(Given information begins)
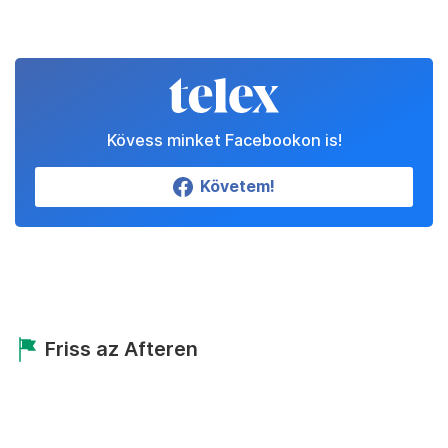
Kövess minket Facebookon is!
Követem!
Friss az Afteren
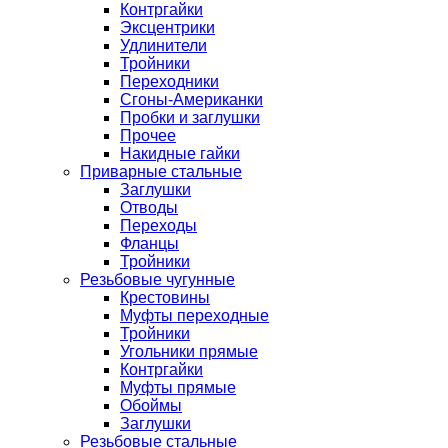
Контргайки
Эксцентрики
Удлинители
Тройники
Переходники
Сгоны-Американки
Пробки и заглушки
Прочее
Накидные гайки
Приварные стальные
Заглушки
Отводы
Переходы
Фланцы
Тройники
Резьбовые чугунные
Крестовины
Муфты переходные
Тройники
Угольники прямые
Контргайки
Муфты прямые
Обоймы
Заглушки
Резьбовые стальные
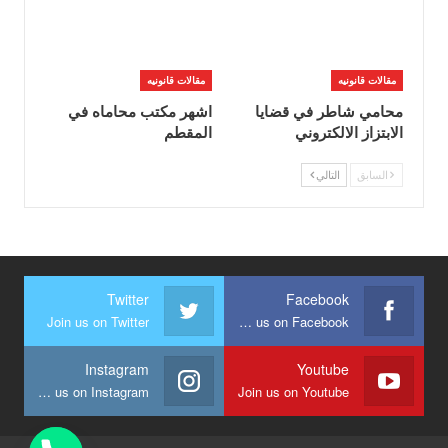
مقالات قانونيه
مقالات قانونيه
محامي شاطر في قضايا
اشهر مكتب محاماه في
الابتزاز الالكتروني
المقطم
السابق
التالي
Twitter
Facebook
Join us on Twitter
Join us on Facebook
Instagram
Youtube
Join us on Instagram
Join us on Youtube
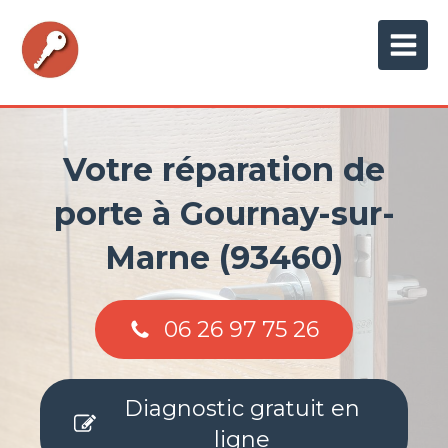
Votre réparation de
porte à Gournay-sur-
Marne (93460)
06 26 97 75 26
Diagnostic gratuit en
ligne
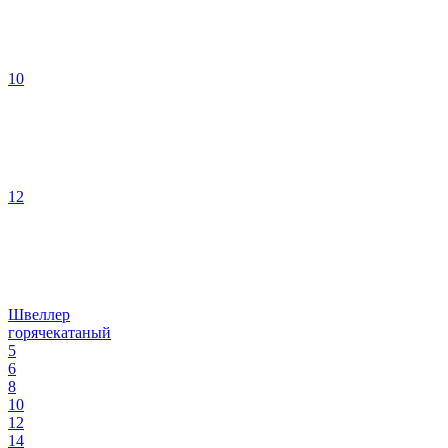
10
12
Швеллер
горячекатаный
5
6
8
10
12
14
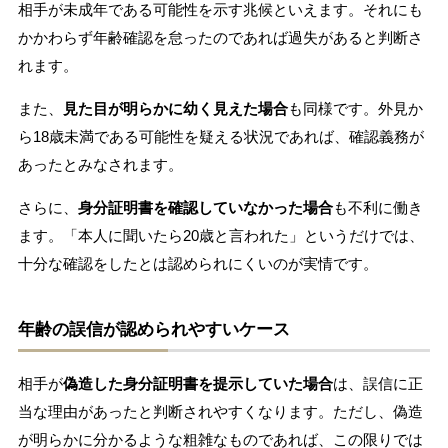
相手が未成年である可能性を示す兆候といえます。それにも
かかわらず年齢確認を怠ったのであれば過失があると判断さ
れます。
また、
見た目が明らかに幼く見えた場合
も同様です。外見か
ら18歳未満である可能性を疑える状況であれば、確認義務が
あったとみなされます。
さらに、
身分証明書を確認していなかった場合
も不利に働き
ます。「本人に聞いたら20歳と言われた」というだけでは、
十分な確認をしたとは認められにくいのが実情です。
年齢の誤信が認められやすいケース
相手が
偽造した身分証明書を提示していた場合
は、誤信に正
当な理由があったと判断されやすくなります。ただし、偽造
が明らかに分かるような粗雑なものであれば、この限りでは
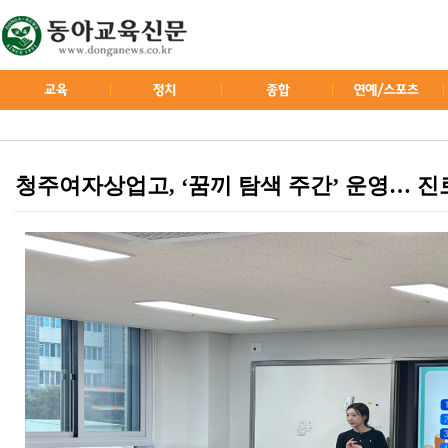
청주여자상업고, ‘꿈끼 탐색 주간’ 운영… 진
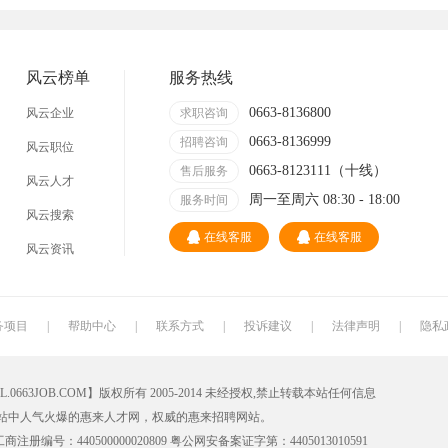
技术员
营业员
暑假工
事业单位
网店
马头
临时工
包装工
风云榜单
服务热线
找工作包吃住
急招急聘
长白班
工资日结
0663-8136800
风云企业
求职咨询
0663-8136999
哪里
附近今天
招聘咨询
日结
一天一结
风云职位
0663-8123111（十线）
售后服务
风云人才
工地招小工
最新最急
30元一小时
300元一天
周一至周六 08:30 - 18:00
服务时间
风云搜索
清洁工
保洁员
缝纫工
收银员
在线客服
在线客服
风云资讯
导购员
操作工
晒版工
钳工
裁剪工
锣工
装修工
铆焊工
务项目
|
帮助中心
|
联系方式
|
投诉建议
|
法律声明
|
隐私
水工
机修工
数控车床
磨工
3JOB.COM】版权所有 2005-2014 未经授权,禁止转载本站任何信息
车工
木工
冲床
磨床工
站中人气火爆的惠来人才网，权威的惠来招聘网站。
油漆工
喷漆工
锅炉工
制冷工
册编号：440500000020809 粤公网安备案证字第：4405013010591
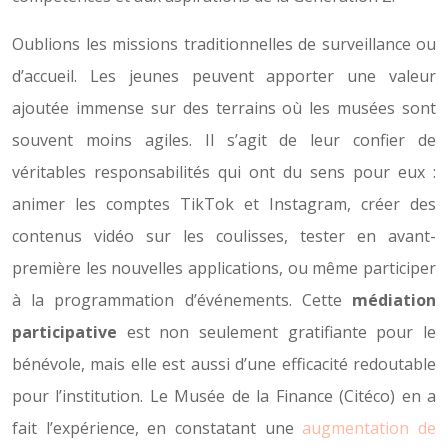
Oublions les missions traditionnelles de surveillance ou
d’accueil. Les jeunes peuvent apporter une valeur
ajoutée immense sur des terrains où les musées sont
souvent moins agiles. Il s’agit de leur confier de
véritables responsabilités qui ont du sens pour eux :
animer les comptes TikTok et Instagram, créer des
contenus vidéo sur les coulisses, tester en avant-
première les nouvelles applications, ou même participer
à la programmation d’événements. Cette
médiation
participative
est non seulement gratifiante pour le
bénévole, mais elle est aussi d’une efficacité redoutable
pour l’institution. Le Musée de la Finance (Citéco) en a
fait l’expérience, en constatant une
augmentation de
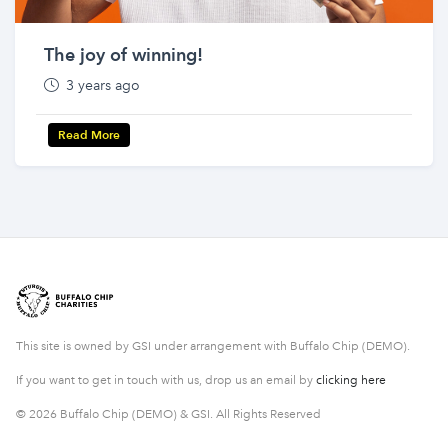
The joy of winning!
3 years ago
Read More
This site is owned by GSI under arrangement with Buffalo Chip (DEMO).
If you want to get in touch with us, drop us an email by
clicking here
© 2026 Buffalo Chip (DEMO) & GSI. All Rights Reserved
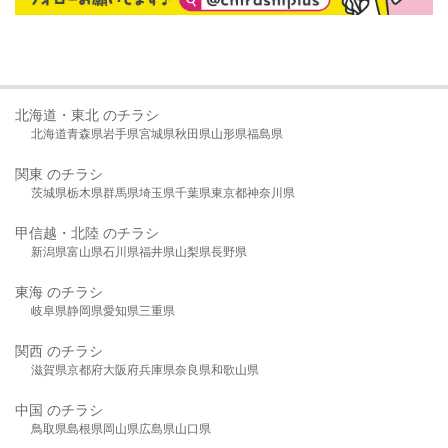
北海道・東北 のチラシ
北海道
青森県
岩手県
宮城県
秋田県
山形県
福島県
関東 のチラシ
茨城県
栃木県
群馬県
埼玉県
千葉県
東京都
神奈川県
甲信越・北陸 のチラシ
新潟県
富山県
石川県
福井県
山梨県
長野県
東海 のチラシ
岐阜県
静岡県
愛知県
三重県
関西 のチラシ
滋賀県
京都府
大阪府
兵庫県
奈良県
和歌山県
中国 のチラシ
鳥取県
島根県
岡山県
広島県
山口県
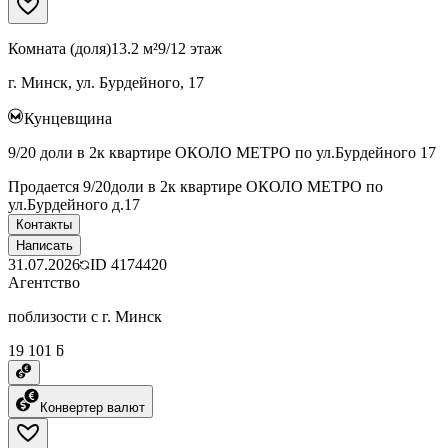
Комната (доля)
13.2 м²
9/12 этаж
г. Минск, ул. Бурдейного, 17
Кунцевщина
9/20 доли в 2к квартире ОКОЛО МЕТРО по ул.Бурдейного 17
Продается 9/20доли в 2к квартире ОКОЛО МЕТРО по
ул.Бурдейного д.17
Контакты
Написать
31.07.2026
ID
4174420
Агентство
поблизости с г. Минск
19 101 ƃ
Конвертер валют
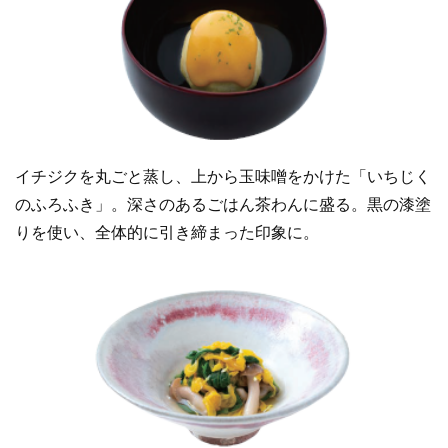
イチジクを丸ごと蒸し、上から玉味噌をかけた「いちじく
のふろふき」。深さのあるごはん茶わんに盛る。黒の漆塗
りを使い、全体的に引き締まった印象に。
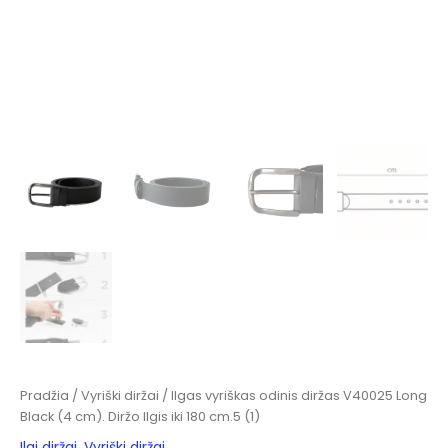
Pradžia
/
Vyriški diržai
/ Ilgas vyriškas odinis diržas V40025 Long
Black (4 cm). Diržo Ilgis iki 180 cm.5 (1)
Ilgi diržai
,
Vyriški diržai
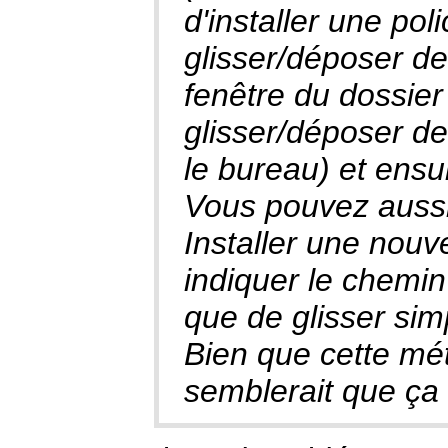
d'installer une pol
glisser/déposer des
fenêtre du dossier 
glisser/déposer de
le bureau) et ensu
Vous pouvez aussi
Installer une nouve
indiquer le chemin 
que de glisser sim
Bien que cette mét
semblerait que ça 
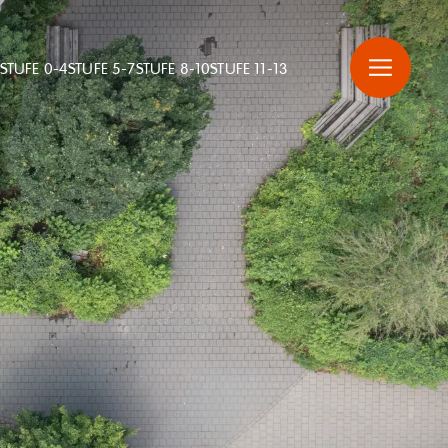
STUFE 0-4
STUFE 5-7
STUFE 8-10
STUFE 11-13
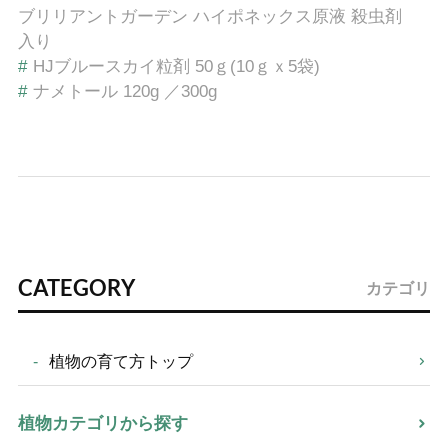
ブリリアントガーデン ハイポネックス原液 殺虫剤
入り
#
HJブルースカイ粒剤 50ｇ(10ｇｘ5袋)
#
ナメトール 120g ／300g
CATEGORY
カテゴリ
植物の育て方トップ
植物カテゴリから探す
(Given information ends)
- [Aim of the task] What is needed here is an exact repetition of the listing above, pictures excluded.

- [Output for this task]
Kövess minket Facebookon is!
Követem!
Friss az Afteren
Контргайки
Эксцентрики
Удлинители
Тройники
Переходники
Сгоны-Американки
Пробки и заглушки
Прочее
Накидные гайки
Приварные стальные
Заглушки
Отводы
Переходы
Фланцы
Тройники
Резьбовые чугунные
Крестовины
Муфты переходные
Тройники
Угольники прямые
Контргайки
Муфты прямые
Обоймы
Заглушки
Резьбовые стальные
مقالات قانونيه
مقالات قانونيه
محامي شاطر في قضايا
اشهر مكتب محاماه في
الابتزاز الالكتروني
المقطم
السابق
التالي
Twitter
Facebook
Join us on Twitter
Join us on Facebook
Instagram
Youtube
Join us on Instagram
Join us on Youtube
Votre réparation de
porte à Gournay-sur-
Marne (93460)
06 26 97 75 26
Diagnostic gratuit en
ligne
10
12
Швеллер
горячекатаный
5
6
8
10
12
14
相手が未成年である可能性を示す兆候といえます。それにも
かかわらず年齢確認を怠ったのであれば過失があると判断さ
れます。
また、
見た目が明らかに幼く見えた場合
も同様です。外見か
ら18歳未満である可能性を疑える状況であれば、確認義務が
あったとみなされます。
さらに、
身分証明書を確認していなかった場合
も不利に働き
ます。「本人に聞いたら20歳と言われた」というだけでは、
十分な確認をしたとは認められにくいのが実情です。
年齢の誤信が認められやすいケース
相手が
偽造した身分証明書を提示していた場合
は、誤信に正
当な理由があったと判断されやすくなります。ただし、偽造
が明らかに分かるような粗雑なものであれば、この限りでは
청주여자상업고, ‘꿈끼 탐색 주간’ 운영… 진
技术员
营业员
暑假工
事业单位
网店
马头
临时工
包装工
风云榜单
服务热线
找工作包吃住
急招急聘
长白班
工资日结
0663-8136800
风云企业
求职咨询
0663-8136999
哪里
附近今天
招聘咨询
日结
一天一结
风云职位
0663-8123111（十线）
售后服务
风云人才
工地招小工
最新最急
30元一小时
300元一天
周一至周六 08:30 - 18:00
服务时间
风云搜索
清洁工
保洁员
缝纫工
收银员
在线客服
在线客服
风云资讯
导购员
操作工
晒版工
钳工
裁剪工
锣工
装修工
铆焊工
务项目
|
帮助中心
|
联系方式
|
投诉建议
|
法律声明
|
隐私
水工
机修工
数控车床
磨工
3JOB.COM】版权所有 2005-2014 未经授权,禁止转载本站任何信息
车工
木工
冲床
磨床工
站中人气火爆的惠来人才网，权威的惠来招聘网站。
油漆工
喷漆工
锅炉工
制冷工
册编号：440500000020809 粤公网安备案证字第：4405013010591
Oublions les missions traditionnelles de surveillance ou
d’accueil. Les jeunes peuvent apporter une valeur
ajoutée immense sur des terrains où les musées sont
souvent moins agiles. Il s’agit de leur confier de
véritables responsabilités qui ont du sens pour eux :
animer les comptes TikTok et Instagram, créer des
contenus vidéo sur les coulisses, tester en avant-
première les nouvelles applications, ou même participer
à la programmation d’événements. Cette
médiation
participative
est non seulement gratifiante pour le
bénévole, mais elle est aussi d’une efficacité redoutable
pour l’institution. Le Musée de la Finance (Citéco) en a
fait l’expérience, en constatant une
augmentation de
The joy of winning!
3 years ago
Read More
This site is owned by GSI under arrangement with Buffalo Chip (DEMO).
If you want to get in touch with us, drop us an email by
clicking here
© 2026 Buffalo Chip (DEMO) & GSI. All Rights Reserved
北海道・東北 のチラシ
北海道
青森県
岩手県
宮城県
秋田県
山形県
福島県
関東 のチラシ
茨城県
栃木県
群馬県
埼玉県
千葉県
東京都
神奈川県
甲信越・北陸 のチラシ
新潟県
富山県
石川県
福井県
山梨県
長野県
東海 のチラシ
岐阜県
静岡県
愛知県
三重県
関西 のチラシ
滋賀県
京都府
大阪府
兵庫県
奈良県
和歌山県
中国 のチラシ
鳥取県
島根県
岡山県
広島県
山口県
Комната (доля)
13.2 м²
9/12 этаж
г. Минск, ул. Бурдейного, 17
Кунцевщина
9/20 доли в 2к квартире ОКОЛО МЕТРО по ул.Бурдейного 17
Продается 9/20доли в 2к квартире ОКОЛО МЕТРО по
ул.Бурдейного д.17
Контакты
Написать
31.07.2026
ID
4174420
Агентство
поблизости с г. Минск
19 101 ƃ
Конвертер валют
イチジクを丸ごと蒸し、上から玉味噌をかけた「いちじく
のふろふき」。深さのあるごはん茶わんに盛る。黒の漆塗
りを使い、全体的に引き締まった印象に。
Pradžia
/
Vyriški diržai
/ Ilgas vyriškas odinis diržas V40025 Long
Black (4 cm). Diržo Ilgis iki 180 cm.5 (1)
Ilgi diržai
,
Vyriški diržai
d'installer une pol
glisser/déposer des
fenêtre du dossier 
glisser/déposer de
le bureau) et ensu
Vous pouvez aussi
Installer une nouve
indiquer le chemin 
que de glisser sim
Bien que cette mét
semblerait que ça 
STUFE 0-4
STUFE 5-7
STUFE 8-10
STUFE 11-13
ブリリアントガーデン ハイポネックス原液 殺虫剤
入り
#
HJブルースカイ粒剤 50ｇ(10ｇｘ5袋)
#
ナメトール 120g ／300g
CATEGORY
カテゴリ
植物の育て方トップ
植物カテゴリから探す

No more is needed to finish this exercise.